Dans le cadre de la répartition sexuelle des rôles au sein des sociétés modernes, le psychologue néerlandais Geert Hofstede considère que « plus les rôles sont différenciés, plus la société montrera des traits qu’on peut nommer masculins. Plus les rôles sont interchangeables, plus la société montrera des traits féminins.1 » Au sein des collectivités fondées sur une structure dite “masculinisée”, c’est l’homme qui tend à s’imposer, tandis que la femme assure la qualité de vie. Le schéma inverse, conforme à un mode d’organisation selon des “critères féminins”, brosse le portrait d’une communauté où hommes et femmes tendent à partager les mêmes rôles2. Aux yeux de Hofstede, l’indice de masculinité d’une société est intrinsèquement lié au goût de l’ambition et de la compétition, la prédominance de la sphère professionnelle sur la sphère privée, une maîtrise des comportements qui exige que l’on n’extériorise pas ses sentiments, la préférence pour des décisions prises individuellement, la valorisation par la rémunération3. Les conséquences sociales de cette culture masculine concernent, d’une part, la « forme de l’humanisation du travail4 », d’autre part, la « restructuration des tâches5 » : dans les sociétés masculines, le travail est conçu comme un moyen de se réaliser, il est le témoignage d’une réussite individuelle. Les cultures féminines, en revanche, perçoivent le travail comme l’opportunité de tisser des liens de coopération et de cordialité avec “l’autre”. Quant à la restructuration des tâches qui sont relatives à la gestion des conflits, les pays masculins connaissent des conflits durs et ouverts alors que les pays féminins favorisent la négociation et le compromis afin de préserver l’harmonie du groupe.

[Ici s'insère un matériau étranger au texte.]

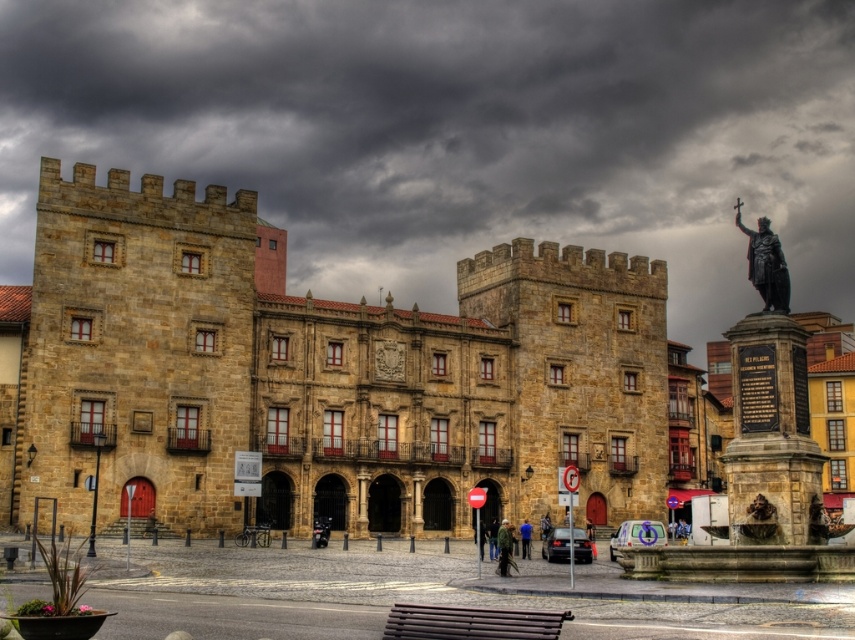
Is brown stone castle at center to the left of green fabric jacket at center from the viewer's perspective?

Indeed, brown stone castle at center is positioned on the left side of green fabric jacket at center.

From the picture: Can you confirm if brown stone castle at center is thinner than green fabric jacket at center?

In fact, brown stone castle at center might be wider than green fabric jacket at center.

Find the location of a particular element. The image size is (855, 640). brown stone castle at center is located at coordinates (316, 374).

This screenshot has height=640, width=855. What are the coordinates of `brown stone castle at center` in the screenshot? It's located at (316, 374).

The height and width of the screenshot is (640, 855). What do you see at coordinates (470, 621) in the screenshot? I see `brown wooden bench at lower center` at bounding box center [470, 621].

Is brown wooden bench at lower center to the right of blue fabric jacket at center from the viewer's perspective?

No, brown wooden bench at lower center is not to the right of blue fabric jacket at center.

At what (x,y) coordinates should I click in order to perform the action: click on brown wooden bench at lower center. Please return your answer as a coordinate pair (x, y). The height and width of the screenshot is (640, 855). Looking at the image, I should click on (470, 621).

The width and height of the screenshot is (855, 640). I want to click on brown wooden bench at lower center, so click(x=470, y=621).

Between point (506, 554) and point (519, 525), which one is positioned in front?

Point (506, 554)

Does green fabric jacket at center appear over blue fabric jacket at center?

Yes.

Find the location of a particular element. Image resolution: width=855 pixels, height=640 pixels. green fabric jacket at center is located at coordinates (504, 547).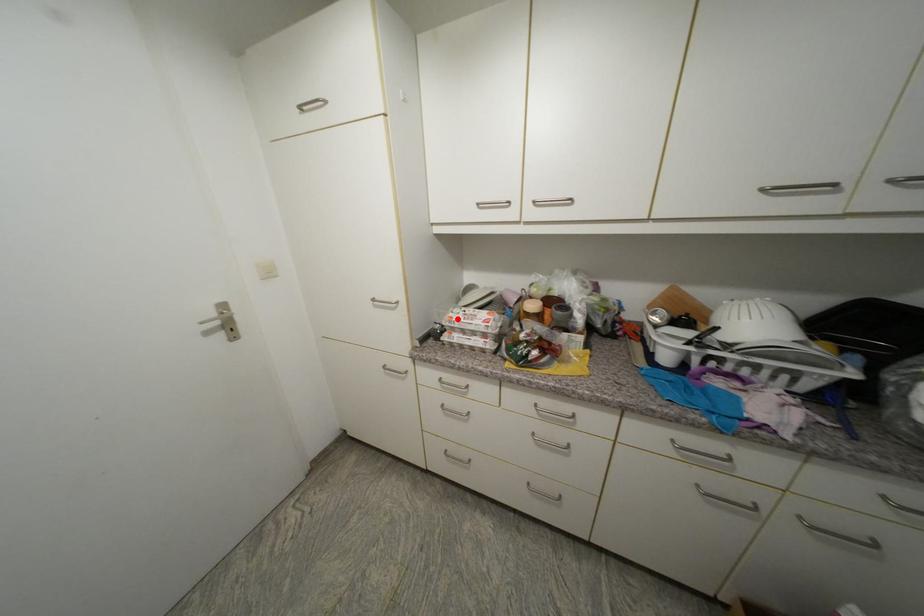
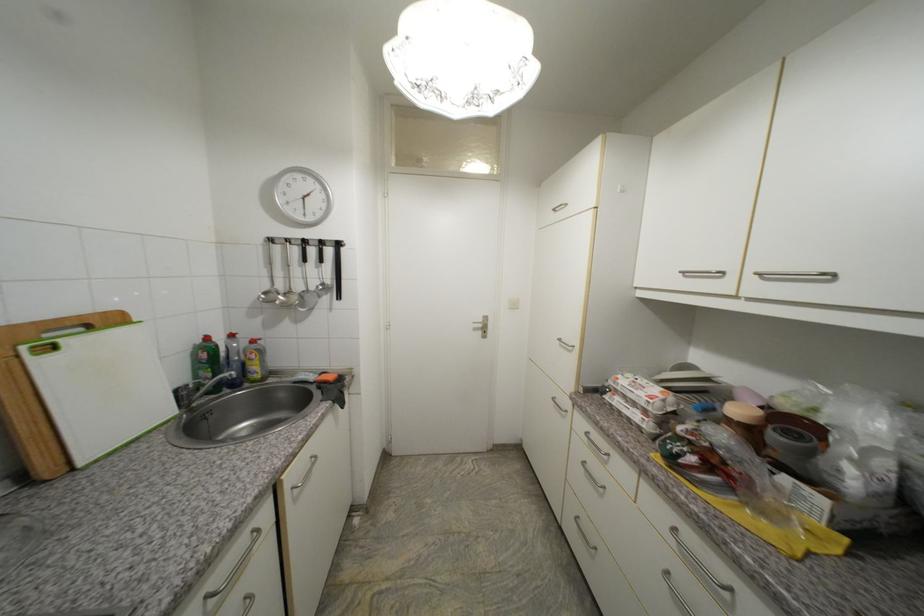
Where in the second image is the point corresponding to the highlighted location from the first image?

(623, 379)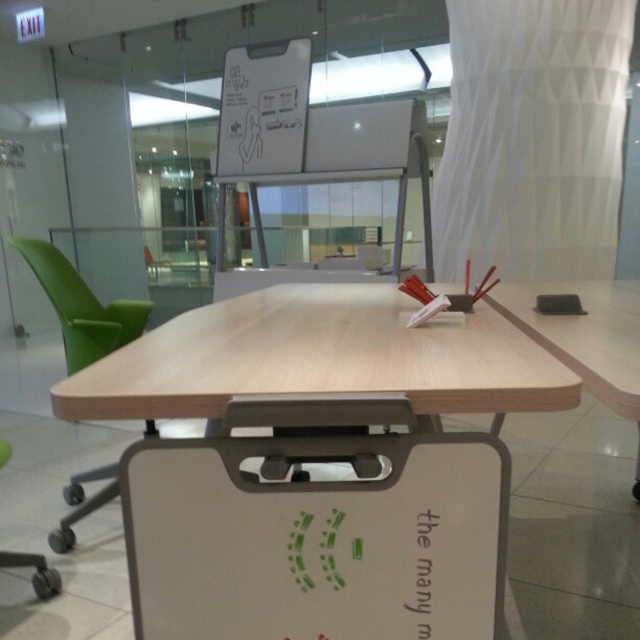
Question: Can you confirm if light wood table at center is smaller than white matte dry erase board at upper center?

Choices:
 (A) no
 (B) yes

Answer: (A)

Question: Which is farther from the green fabric chair at left?

Choices:
 (A) green plastic chair at left
 (B) light wood table at center

Answer: (B)

Question: Based on their relative distances, which object is farther from the light wood table at center?

Choices:
 (A) green plastic chair at left
 (B) white matte dry erase board at upper center

Answer: (B)

Question: Which point appears closest to the camera in this image?

Choices:
 (A) (152, 260)
 (B) (244, 70)
 (C) (122, 308)
 (D) (422, 340)

Answer: (D)

Question: Does white matte dry erase board at upper center come in front of green fabric chair at left?

Choices:
 (A) yes
 (B) no

Answer: (A)

Question: Is white matte dry erase board at upper center wider than green plastic chair at left?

L’étude de Hofstede montre que « l’indice de masculinité est le plus fort au Japon suivi de près par les pays germaniques, l’Italie, le Venezuela, le Mexique et la Colombie.6 » Dans la perspective d’une étude rapprochée de la masculinité et de la féminité, le cas de l’Italie peut être particulièrement intéressant, dans la mesure où ce pays est le produit des interactions entre des dynamiques culturelles précises : comme il est communément admis, la masculinité italienne provient avant tout de l’héritage des valeurs traditionnelles du monde rural méditerranéen, liées aux notions de “famille” et de “terroir” ; mais elle s’explique également par des relations historiques avec les États-Unis, qui ont influencé la culture économique italienne en y introduisant les idées de réussite individuelle et de primauté du profit. Curieusement, ces mêmes valeurs “méditerranéennes”, source de masculinité, sont à l’origine de l’importance des « facteurs émotionnels7 » – une dimension humaine “féminine” selon les critères de Hofstede – dans l’élaboration du lien social en Italie. L’objectif de ce travail est ainsi de pondérer la “masculinité” méditerranéenne de la société italienne, en examinant sa dimension “américanisante”, ainsi que ses caractéristiques féminines, traditionnelles et nouvelles.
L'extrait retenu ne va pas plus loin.